Mental health week: moving feet, settling minds

Combining Physical and Mental Health in Ports

A blog by Tim Morris, Chief Executive of UKMPG

Tim MorrisI’m not shaped for running. But, somewhat to my surprise and the amusement of my kids, I’ve become ‘a runner’. A lockdown way of trying to mitigate weight gain has, more unexpectedly, also come to be a really useful and important way for me to process day-to-day pressures. And it looks like I’m not alone. Outdoor running has increased in popularity during the pandemic, which saw a 34% increase in 2020.

Other contributions to this year’s Port Skills and Safety Mental Health Week show that I shouldn’t be surprised. Mental and physical health are not separate, they are interlinked and mutually beneficial. The science is clear. Better physical health contributes to better mental wellbeing and vice versa.

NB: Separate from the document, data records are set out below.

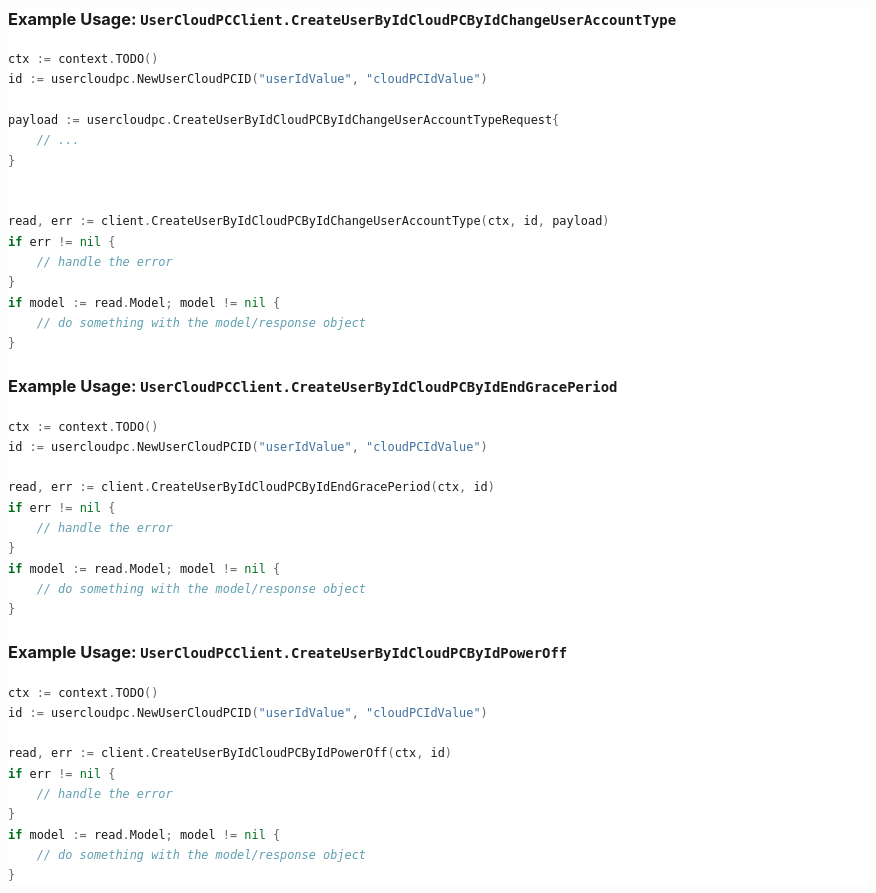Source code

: 
### Example Usage: `UserCloudPCClient.CreateUserByIdCloudPCByIdChangeUserAccountType`

```go
ctx := context.TODO()
id := usercloudpc.NewUserCloudPCID("userIdValue", "cloudPCIdValue")

payload := usercloudpc.CreateUserByIdCloudPCByIdChangeUserAccountTypeRequest{
	// ...
}


read, err := client.CreateUserByIdCloudPCByIdChangeUserAccountType(ctx, id, payload)
if err != nil {
	// handle the error
}
if model := read.Model; model != nil {
	// do something with the model/response object
}
```


### Example Usage: `UserCloudPCClient.CreateUserByIdCloudPCByIdEndGracePeriod`

```go
ctx := context.TODO()
id := usercloudpc.NewUserCloudPCID("userIdValue", "cloudPCIdValue")

read, err := client.CreateUserByIdCloudPCByIdEndGracePeriod(ctx, id)
if err != nil {
	// handle the error
}
if model := read.Model; model != nil {
	// do something with the model/response object
}
```


### Example Usage: `UserCloudPCClient.CreateUserByIdCloudPCByIdPowerOff`

```go
ctx := context.TODO()
id := usercloudpc.NewUserCloudPCID("userIdValue", "cloudPCIdValue")

read, err := client.CreateUserByIdCloudPCByIdPowerOff(ctx, id)
if err != nil {
	// handle the error
}
if model := read.Model; model != nil {
	// do something with the model/response object
}
```
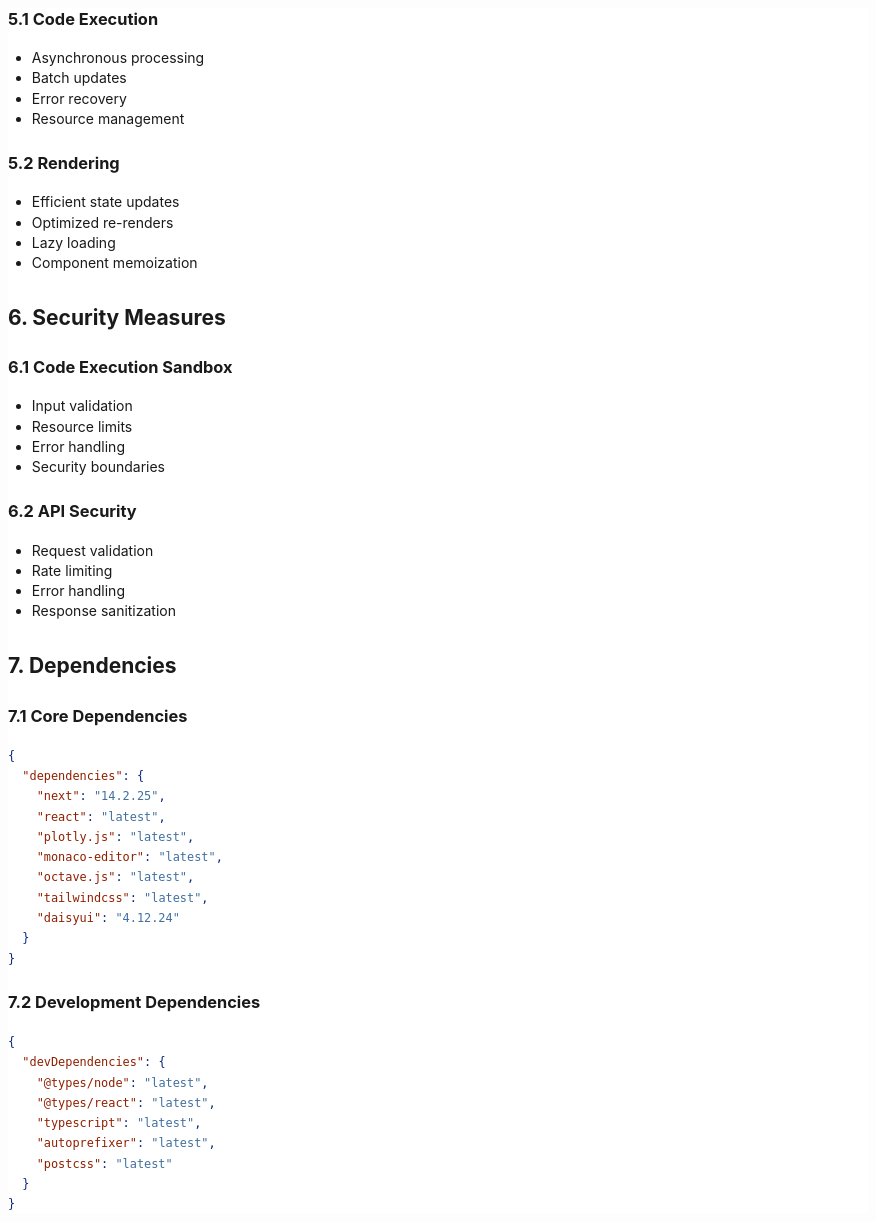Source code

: ### 5.1 Code Execution
- Asynchronous processing
- Batch updates
- Error recovery
- Resource management

### 5.2 Rendering
- Efficient state updates
- Optimized re-renders
- Lazy loading
- Component memoization

## 6. Security Measures

### 6.1 Code Execution Sandbox
- Input validation
- Resource limits
- Error handling
- Security boundaries

### 6.2 API Security
- Request validation
- Rate limiting
- Error handling
- Response sanitization

## 7. Dependencies

### 7.1 Core Dependencies
```json
{
  "dependencies": {
    "next": "14.2.25",
    "react": "latest",
    "plotly.js": "latest",
    "monaco-editor": "latest",
    "octave.js": "latest",
    "tailwindcss": "latest",
    "daisyui": "4.12.24"
  }
}
```

### 7.2 Development Dependencies
```json
{
  "devDependencies": {
    "@types/node": "latest",
    "@types/react": "latest",
    "typescript": "latest",
    "autoprefixer": "latest",
    "postcss": "latest"
  }
}
```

This is something increasingly recognised – and better still acted upon – by the UK’s port operators. For example,

PD Ports have expanded the remit of their ‘Safety Champions’; employees have undertaken training to become wellbeing champions, leading on health and wellbeing campaigns and supported by a mental health program which now has over 55 mental health first aiders.

PD have regular activities taking place throughout the year, led by the champions groups to promote physical and mental wellbeing. This includes walking challenges, where teams log their weekly steps and upload them to a central location in the hope of being crowned the winning team. It’s great for teamwork, gets people motivated with an element of fun whilst delivering positive physical and mental health outcomes.

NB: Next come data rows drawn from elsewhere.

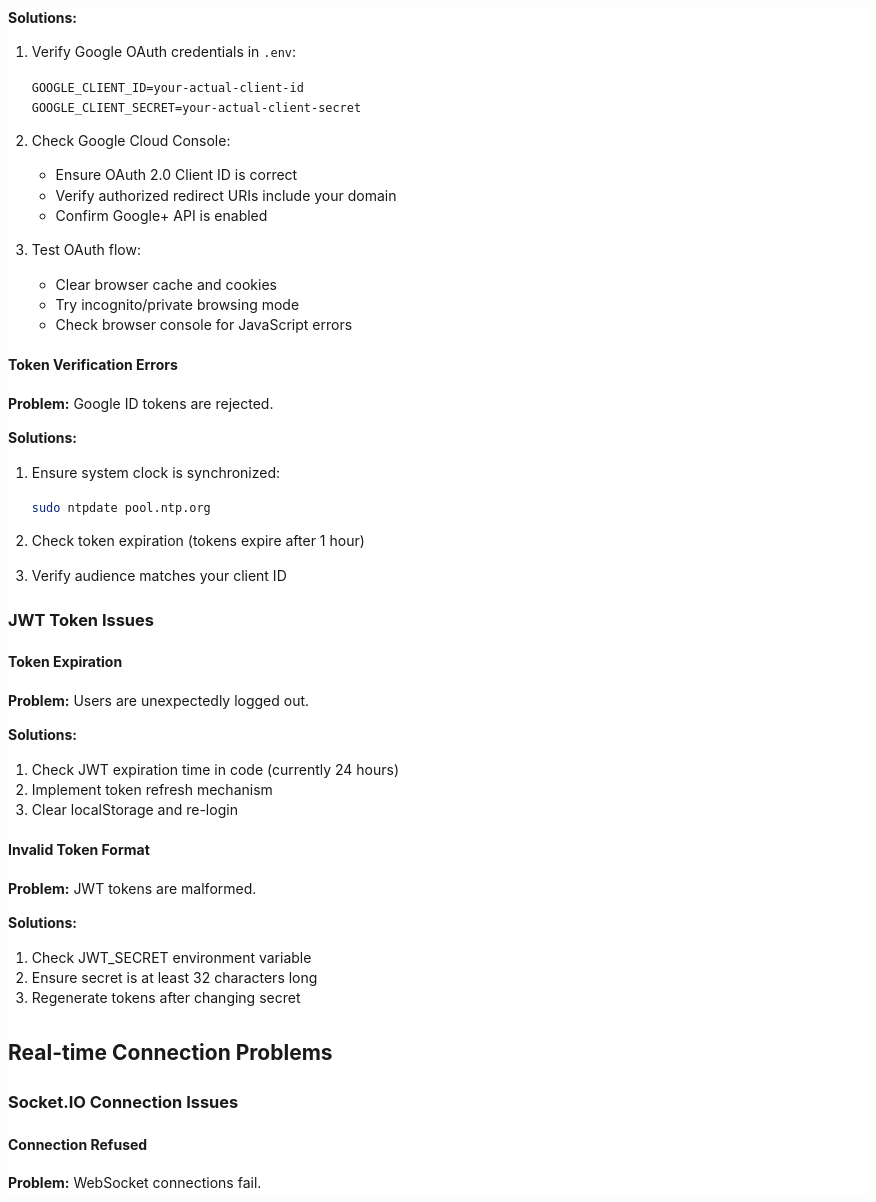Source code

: **Solutions:**
1. Verify Google OAuth credentials in `.env`:
   ```env
   GOOGLE_CLIENT_ID=your-actual-client-id
   GOOGLE_CLIENT_SECRET=your-actual-client-secret
   ```

2. Check Google Cloud Console:
   - Ensure OAuth 2.0 Client ID is correct
   - Verify authorized redirect URIs include your domain
   - Confirm Google+ API is enabled

3. Test OAuth flow:
   - Clear browser cache and cookies
   - Try incognito/private browsing mode
   - Check browser console for JavaScript errors

#### Token Verification Errors
**Problem:** Google ID tokens are rejected.

**Solutions:**
1. Ensure system clock is synchronized:
   ```bash
   sudo ntpdate pool.ntp.org
   ```

2. Check token expiration (tokens expire after 1 hour)
3. Verify audience matches your client ID

### JWT Token Issues

#### Token Expiration
**Problem:** Users are unexpectedly logged out.

**Solutions:**
1. Check JWT expiration time in code (currently 24 hours)
2. Implement token refresh mechanism
3. Clear localStorage and re-login

#### Invalid Token Format
**Problem:** JWT tokens are malformed.

**Solutions:**
1. Check JWT_SECRET environment variable
2. Ensure secret is at least 32 characters long
3. Regenerate tokens after changing secret

## Real-time Connection Problems

### Socket.IO Connection Issues

#### Connection Refused
**Problem:** WebSocket connections fail.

Its not a ‘top down’ thing, there’s recognition and demand from colleagues. At the Bristol Port Company, requests for an onsite gym were numerous when the Port launched its Wellbeing Strategy to support staff in improving their mental and physical health during the pressures of COVID. An empty building space was restored by a small, dedicated team and then outfitted with a range of weights and equipment. The gym is also a base for exercise classes and is open, free of charge, to all staff.

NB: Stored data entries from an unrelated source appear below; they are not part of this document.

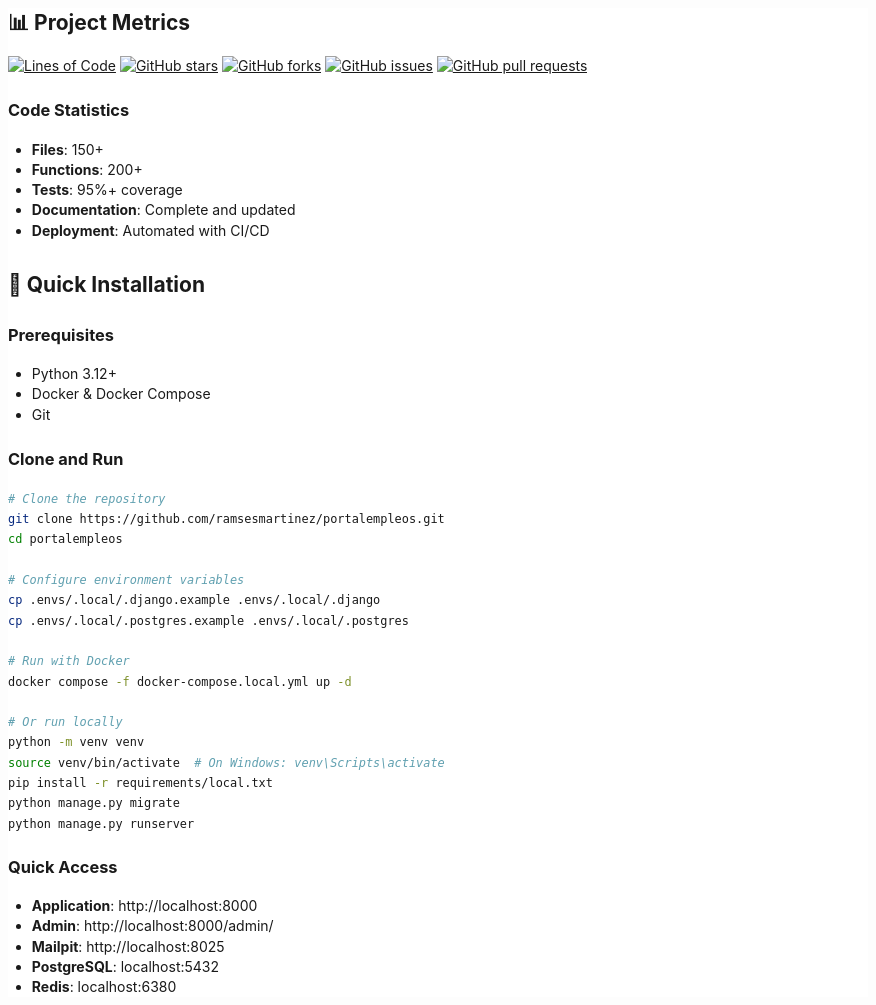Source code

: ## 📊 **Project Metrics**

[![Lines of Code](https://img.shields.io/tokei/lines/github/ramthedev/portalempleos)](https://github.com/ramsesmartinez/portalempleos)
[![GitHub stars](https://img.shields.io/github/stars/ramthedev/portalempleos?style=social)](https://github.com/ramsesmartinez/portalempleos)
[![GitHub forks](https://img.shields.io/github/forks/ramthedev/portalempleos?style=social)](https://github.com/ramsesmartinez/portalempleos)
[![GitHub issues](https://img.shields.io/github/issues/ramthedev/ramthedev/portalempleos)](https://github.com/ramsesmartinez/portalempleos/issues)
[![GitHub pull requests](https://img.shields.io/github/issues-pr/ramthedev/portalempleos)](https://github.com/ramsesmartinez/portalempleos/pulls)

### **Code Statistics**
- **Files**: 150+
- **Functions**: 200+
- **Tests**: 95%+ coverage
- **Documentation**: Complete and updated
- **Deployment**: Automated with CI/CD

## 🚀 **Quick Installation**

### **Prerequisites**
- Python 3.12+
- Docker & Docker Compose
- Git

### **Clone and Run**
```bash
# Clone the repository
git clone https://github.com/ramsesmartinez/portalempleos.git
cd portalempleos

# Configure environment variables
cp .envs/.local/.django.example .envs/.local/.django
cp .envs/.local/.postgres.example .envs/.local/.postgres

# Run with Docker
docker compose -f docker-compose.local.yml up -d

# Or run locally
python -m venv venv
source venv/bin/activate  # On Windows: venv\Scripts\activate
pip install -r requirements/local.txt
python manage.py migrate
python manage.py runserver
```

### **Quick Access**
- **Application**: http://localhost:8000
- **Admin**: http://localhost:8000/admin/
- **Mailpit**: http://localhost:8025
- **PostgreSQL**: localhost:5432
- **Redis**: localhost:6380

Healthy communities are important for successful ports. Associated British Ports supports a programme of mass participation running events at locations around its ports in the Humber, Solent, and South Wales. Open to participants of all standards (and I can personally confirm that), the ABP programme, along with employee running groups which help with the training, is a great example of seeing the wellbeing focus as something that doesn’t end at the port gates and with our own colleagues.

ABP is sponsoring nine running events in 2022, close to five of its port locations: Cleethorpes (near to ABP’s port of Grimsby), Southampton, and Barry Island, Newport, and Cardiff in South Wales. These charity runs include two marathons, three half marathons, three 10K runs and one 5K run. If you get your trainers on there’s still time to sign up for some of these events.

Physical activity is no guarantee of mental wellbeing, nor is it necessarily a cure all. But it can be a positive and important part of the overall wellbeing picture, helping people be more productive in work and happier out of it. Port operators are grasping this and taking practical steps towards positive change. Hopefully, a bit quicker than my running!